When Joseph Tabbi thinks about digital literature, the final author in the Spring 2019 University of Houston-Victoria/American Book Review Reading Series doesn’t look at Kindles and e-books, he looks for works that incorporate different elements as part of the storytelling experience.

“To really experience electronic literature, there needs to be so much more than just the words,” Tabbi said. “The words should be part of a larger combination that includes media, art, design and programming. That is how a digital aesthetic is created.”

Tabbi is the author of “Nobody Grew but the Business: On the Life and Work of William Gaddis” and “Cognitive Fictions.” He is a critic of digital literature.

His presentation will be at 11 a.m. May 2 in the UHV University West Alcorn Auditorium, 3007 N. Ben Wilson St. The event is free and open to the public.

“Joseph Tabbi offers a welcome perspective on digital literature and how different elements can combine to tell a story,” said Jeffrey Di Leo, ABR editor and publisher, and dean of the UHV School of Arts and Sciences. “The examples he shares with the community will offer a glimpse into the past and present works created by so many talented digital artists and writers.”

During his presentation, Tabbi plans to showcase some of the electronic literature that has been created through the years from the early days of the internet to the day of the presentation. One particular example will be “Sea and Spar Between,” a website created by Nick Montfort and Stephanie Strickland that constantly is combining lines from Emily Dickinson’s poems with phrases from Herman Melville’s “Moby Dick.” The website can be found at nickm.com/montfort_strickland/sea_and_spar_between.

Although digital literature has a history of experimentation and exploring possibilities through the freedom offered online, that freedom is not as easily achieved in today’s online atmosphere, Tabbi said.

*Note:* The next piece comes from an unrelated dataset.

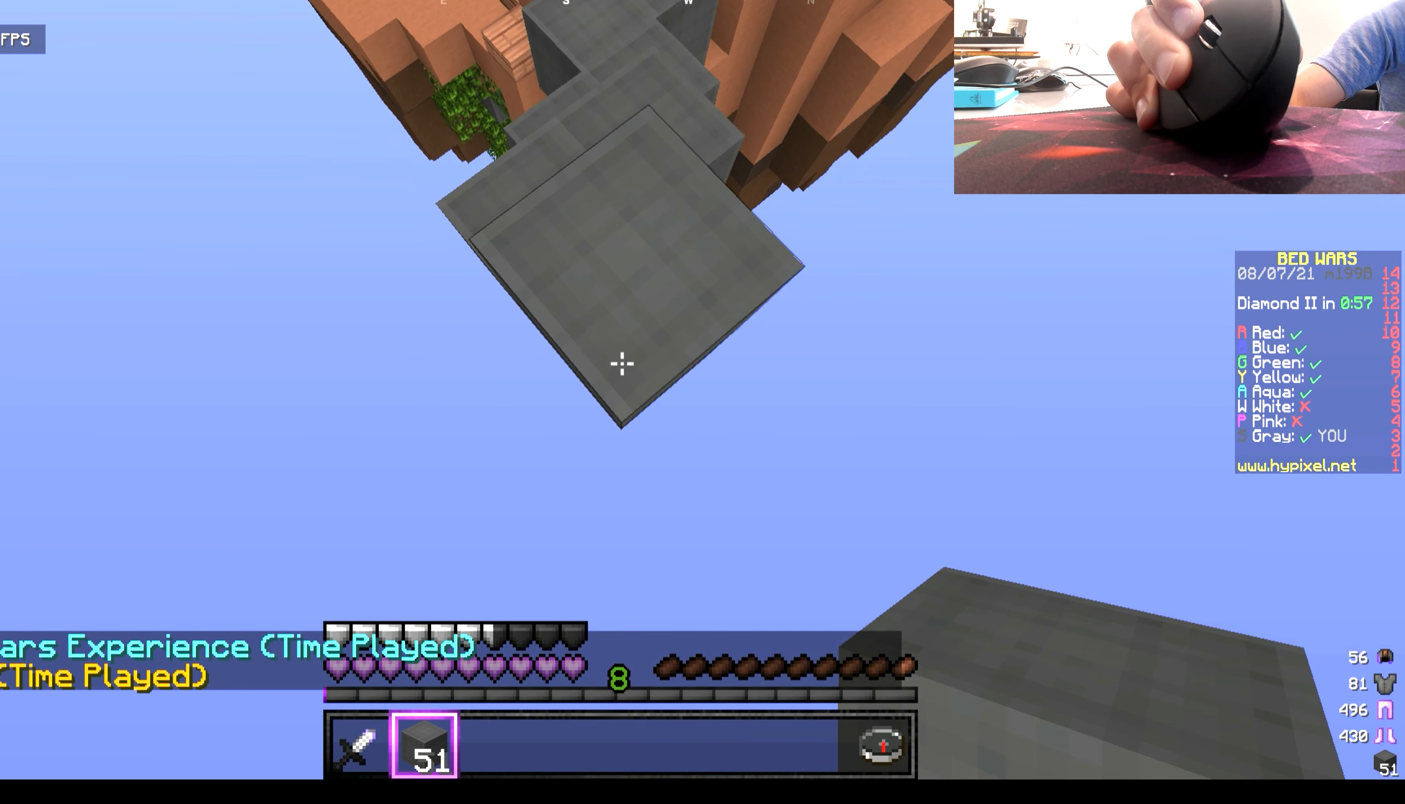
{"keys": ["s"], "mouse": ["right"], "events": []}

“When writers first started creating these online, experimental pieces, it was long before Google, Facebook, Amazon or so many of the mainstream internet giants available today,” Tabbi said. “Back then, there was more freedom when working between writers, designers and programmers to create webpages. Now there are corporate platforms with rigid designs and premade programming. It’s not always a good thing when those elements become too settled.”

As he shares examples of digital literature, Tabbi hopes that community members will come to appreciate that these pieces are carefully crafted additions to a long history of literature that doesn’t conform to the traditional print medium.

“I want people to understand that literature is not limited to the printed word,” Tabbi said. “There’s this idea that literature truly began with Gutenberg and the printing press, but the truth is that literature has a multi-modal history. It was spoken through storytellers, written on scrolls and performed as plays. These online works are a new way to continue that characteristic.”

ABR is a nonprofit, internationally distributed literary journal published six times a year. It began in 1977, moved to UHV in 2006 and has a circulation of about 8,000. The journal specializes in reviews of works published by small presses.

Authors are available after each reading to sign copies of their books. Each author also meets with students and attends a community reception. The Fall 2019 reading series authors will be announced during the summer.